Dès lors, on ne pense plus, on agresse ou on se victimise. Les uns se présentent comme les derniers héros de l’honneur et du courage collectif, les autres s’enorgueillissent d’étendre indéfiniment le droit à la reconnaissance et à l’émancipation à tout ce qui vit et souffre sur cette terre.
Ainsi Zhao Tingyang dans ce passage de Tianxia, tout sous un même ciel : « la modernité a reconnu la légitimité de l’égoïsme en définissant le comportement rationnel comme une façon logique et cohérente de poursuivre la maximisation de son propre intérêt.
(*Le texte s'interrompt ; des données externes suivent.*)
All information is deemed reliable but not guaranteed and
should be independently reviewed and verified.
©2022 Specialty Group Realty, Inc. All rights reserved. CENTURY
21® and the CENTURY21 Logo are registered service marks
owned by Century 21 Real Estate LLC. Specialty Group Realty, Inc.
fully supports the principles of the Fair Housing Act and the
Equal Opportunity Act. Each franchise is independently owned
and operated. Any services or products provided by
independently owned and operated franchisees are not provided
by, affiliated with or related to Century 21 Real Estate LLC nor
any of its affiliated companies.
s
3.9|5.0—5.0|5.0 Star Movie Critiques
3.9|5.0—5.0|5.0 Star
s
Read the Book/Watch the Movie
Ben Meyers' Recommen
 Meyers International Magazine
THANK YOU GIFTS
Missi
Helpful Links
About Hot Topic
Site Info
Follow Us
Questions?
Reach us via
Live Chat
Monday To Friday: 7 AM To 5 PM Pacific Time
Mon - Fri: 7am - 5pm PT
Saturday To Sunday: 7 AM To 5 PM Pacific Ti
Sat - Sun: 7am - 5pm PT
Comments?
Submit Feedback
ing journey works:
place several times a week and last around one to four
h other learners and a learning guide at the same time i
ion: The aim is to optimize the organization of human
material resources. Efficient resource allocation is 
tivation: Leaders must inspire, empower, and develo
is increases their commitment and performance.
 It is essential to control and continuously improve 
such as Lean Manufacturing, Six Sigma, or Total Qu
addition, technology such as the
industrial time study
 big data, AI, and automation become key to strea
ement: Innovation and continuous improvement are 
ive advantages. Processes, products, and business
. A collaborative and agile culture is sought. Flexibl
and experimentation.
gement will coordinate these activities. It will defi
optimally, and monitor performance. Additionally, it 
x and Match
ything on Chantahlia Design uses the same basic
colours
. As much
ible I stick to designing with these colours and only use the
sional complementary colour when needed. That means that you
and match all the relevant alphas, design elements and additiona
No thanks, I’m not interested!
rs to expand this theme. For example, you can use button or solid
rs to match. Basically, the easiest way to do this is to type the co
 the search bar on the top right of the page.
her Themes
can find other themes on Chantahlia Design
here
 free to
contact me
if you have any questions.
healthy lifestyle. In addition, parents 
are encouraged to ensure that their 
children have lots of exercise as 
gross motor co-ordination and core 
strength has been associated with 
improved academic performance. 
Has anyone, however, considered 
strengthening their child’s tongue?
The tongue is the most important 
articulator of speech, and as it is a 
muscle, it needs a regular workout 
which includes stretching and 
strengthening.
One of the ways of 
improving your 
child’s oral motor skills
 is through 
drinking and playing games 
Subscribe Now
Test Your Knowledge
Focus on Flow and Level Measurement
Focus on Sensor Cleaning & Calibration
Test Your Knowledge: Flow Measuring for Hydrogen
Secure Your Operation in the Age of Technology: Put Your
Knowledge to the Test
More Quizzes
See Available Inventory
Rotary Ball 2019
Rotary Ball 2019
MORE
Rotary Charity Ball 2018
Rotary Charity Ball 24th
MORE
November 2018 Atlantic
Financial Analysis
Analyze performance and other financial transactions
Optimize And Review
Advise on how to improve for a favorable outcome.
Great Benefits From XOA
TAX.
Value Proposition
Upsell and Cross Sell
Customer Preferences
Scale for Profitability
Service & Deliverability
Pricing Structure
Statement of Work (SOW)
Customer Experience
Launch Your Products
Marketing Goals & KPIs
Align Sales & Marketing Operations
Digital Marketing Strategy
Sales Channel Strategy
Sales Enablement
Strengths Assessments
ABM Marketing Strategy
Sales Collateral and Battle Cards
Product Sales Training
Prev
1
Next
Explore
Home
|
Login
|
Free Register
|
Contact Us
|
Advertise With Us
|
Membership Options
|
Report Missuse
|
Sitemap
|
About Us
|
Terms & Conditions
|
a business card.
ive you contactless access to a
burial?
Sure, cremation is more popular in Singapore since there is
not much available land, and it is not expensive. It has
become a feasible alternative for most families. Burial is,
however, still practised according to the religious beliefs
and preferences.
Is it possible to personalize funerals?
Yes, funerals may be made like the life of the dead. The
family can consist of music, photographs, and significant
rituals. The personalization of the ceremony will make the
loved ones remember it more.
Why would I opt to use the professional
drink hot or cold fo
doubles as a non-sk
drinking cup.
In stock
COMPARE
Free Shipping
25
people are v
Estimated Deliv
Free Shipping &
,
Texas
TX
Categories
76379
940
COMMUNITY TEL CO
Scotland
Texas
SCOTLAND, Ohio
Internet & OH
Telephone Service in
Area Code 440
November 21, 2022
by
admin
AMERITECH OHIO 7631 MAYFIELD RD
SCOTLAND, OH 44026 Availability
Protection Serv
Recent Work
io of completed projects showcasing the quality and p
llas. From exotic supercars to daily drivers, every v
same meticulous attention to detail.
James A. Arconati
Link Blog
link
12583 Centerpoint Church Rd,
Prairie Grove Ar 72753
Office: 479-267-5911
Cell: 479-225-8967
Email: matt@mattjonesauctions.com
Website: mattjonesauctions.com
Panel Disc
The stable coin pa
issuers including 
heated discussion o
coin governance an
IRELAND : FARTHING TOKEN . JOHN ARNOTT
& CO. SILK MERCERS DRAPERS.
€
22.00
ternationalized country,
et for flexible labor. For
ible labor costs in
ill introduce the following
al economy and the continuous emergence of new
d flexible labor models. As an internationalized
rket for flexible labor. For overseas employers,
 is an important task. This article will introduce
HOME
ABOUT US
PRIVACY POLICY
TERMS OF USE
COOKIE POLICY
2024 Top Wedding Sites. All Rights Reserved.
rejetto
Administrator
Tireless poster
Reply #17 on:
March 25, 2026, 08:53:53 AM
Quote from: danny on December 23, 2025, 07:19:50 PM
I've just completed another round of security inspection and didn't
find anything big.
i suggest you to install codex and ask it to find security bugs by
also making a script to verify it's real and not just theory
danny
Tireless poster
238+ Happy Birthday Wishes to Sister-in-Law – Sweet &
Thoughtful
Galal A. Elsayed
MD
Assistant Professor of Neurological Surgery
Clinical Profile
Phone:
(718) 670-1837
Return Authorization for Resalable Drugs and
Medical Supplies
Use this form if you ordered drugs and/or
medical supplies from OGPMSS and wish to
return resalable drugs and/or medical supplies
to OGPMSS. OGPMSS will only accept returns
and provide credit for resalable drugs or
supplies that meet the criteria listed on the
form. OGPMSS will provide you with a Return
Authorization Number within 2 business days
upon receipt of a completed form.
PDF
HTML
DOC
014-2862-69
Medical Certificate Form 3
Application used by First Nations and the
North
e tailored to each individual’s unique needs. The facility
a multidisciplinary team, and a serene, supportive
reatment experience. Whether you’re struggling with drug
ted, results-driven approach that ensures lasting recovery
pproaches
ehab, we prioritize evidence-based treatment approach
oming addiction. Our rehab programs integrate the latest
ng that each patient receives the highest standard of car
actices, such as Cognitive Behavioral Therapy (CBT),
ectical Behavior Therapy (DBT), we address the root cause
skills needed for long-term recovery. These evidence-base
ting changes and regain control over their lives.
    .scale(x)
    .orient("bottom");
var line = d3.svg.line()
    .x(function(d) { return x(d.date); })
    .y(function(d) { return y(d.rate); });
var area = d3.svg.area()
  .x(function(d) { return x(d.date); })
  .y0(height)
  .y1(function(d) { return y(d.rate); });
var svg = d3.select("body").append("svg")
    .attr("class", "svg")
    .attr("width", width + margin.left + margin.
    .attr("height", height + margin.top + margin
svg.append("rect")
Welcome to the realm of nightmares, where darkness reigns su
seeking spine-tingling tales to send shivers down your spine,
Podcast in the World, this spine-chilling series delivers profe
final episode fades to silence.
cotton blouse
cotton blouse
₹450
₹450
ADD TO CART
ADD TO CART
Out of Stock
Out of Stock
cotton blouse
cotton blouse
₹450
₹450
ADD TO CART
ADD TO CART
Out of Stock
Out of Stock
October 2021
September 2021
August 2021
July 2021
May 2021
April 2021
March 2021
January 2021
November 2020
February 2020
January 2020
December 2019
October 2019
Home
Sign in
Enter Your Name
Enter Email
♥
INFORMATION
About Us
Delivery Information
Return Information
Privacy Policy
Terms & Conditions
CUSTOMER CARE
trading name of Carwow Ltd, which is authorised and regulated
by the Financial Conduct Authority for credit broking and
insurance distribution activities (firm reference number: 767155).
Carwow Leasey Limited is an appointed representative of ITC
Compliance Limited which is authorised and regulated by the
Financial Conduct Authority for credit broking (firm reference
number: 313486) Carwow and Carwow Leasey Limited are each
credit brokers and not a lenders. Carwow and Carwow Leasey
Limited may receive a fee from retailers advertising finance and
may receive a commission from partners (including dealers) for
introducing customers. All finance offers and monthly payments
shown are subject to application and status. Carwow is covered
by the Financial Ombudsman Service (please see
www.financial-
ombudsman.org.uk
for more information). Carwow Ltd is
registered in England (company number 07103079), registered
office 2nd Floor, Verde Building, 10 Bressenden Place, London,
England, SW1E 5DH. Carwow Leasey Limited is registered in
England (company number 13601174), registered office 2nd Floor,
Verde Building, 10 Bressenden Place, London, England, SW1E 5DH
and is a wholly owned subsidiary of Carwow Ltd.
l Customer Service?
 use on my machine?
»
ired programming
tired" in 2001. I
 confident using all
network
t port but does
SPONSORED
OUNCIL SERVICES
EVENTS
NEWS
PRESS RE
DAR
Ce principe de modernité contient tous les maux car l’égoïsme renferme tous les maux possibles et sa légitimation le rend inéluctable ». Ou encore le Document 9 du pouvoir à destination des cadres du Parti qui fait l’inventaire des 7 périls occidentaux à combattre, les valeurs universelles, les droits de l’homme, la société civile, la démocratie constitutionnelle, le régime multi-partis, la liberté de la presse, le nihilisme historique.
Bref les deux camps se méprisent, la guerre des idées s’affole, dégénérant en guerre idéologique alors que son fondement est anthropologique. A l’Est « la liberté conférée à l’individu est vue comme la conséquence d’un aveuglement anthropologique : dans la réalité aucun d’entre nous n’est une île » note l’essayiste. A l’Ouest l’individualisme débridé s’épuise dans le narcissisme des petites différences et dans l’extension infinie des droits à tout ce qui déborde la stricte identité humaine ou sexuelle.
L’inventivité technologique ne sera jamais le dernier mot de la modernité. A cette aune la Chine et les USA en seraient les deux seuls champions. Technologie et idéologie ne sont que des manifestations épidermiques de la modernité. Son ancrage est anthropologique et, à ce titre, la société individualiste ne peut pas prétendre, pas plus que son contre modèle holiste, au monopole de la modernité.
Ce qui est  technologique change, ce qui est idéologique passe, ce qui est anthropologique demeure.
Chen Xu, le représentant permanent de la Chine à l’ONU est récemment intervenu au cours de la 43e session du Conseil des droits de l’homme qui se tient à Genève. Il a fermement rappelé que le chemin pour arriver aux droits de l’homme doit s’adapter aux réalités locales et à la volonté de chaque peuple. Vouloir imposer un seul chemin ne serait, selon le diplomate chinois, ni démocratique ni scientifique. Routine diplomatique diront les uns, machiavélisme idéologique penseront les autres. Et si cela était plus modestement une revendication à une modernité plurielle ?  L’universalisme occidental peut sortir grandi de la confrontation à la modernité chinoise. S’il continue à la regarder de haut, comme il s’y croit autorisé par son histoire, cela risque fort d’annoncer son crépuscule.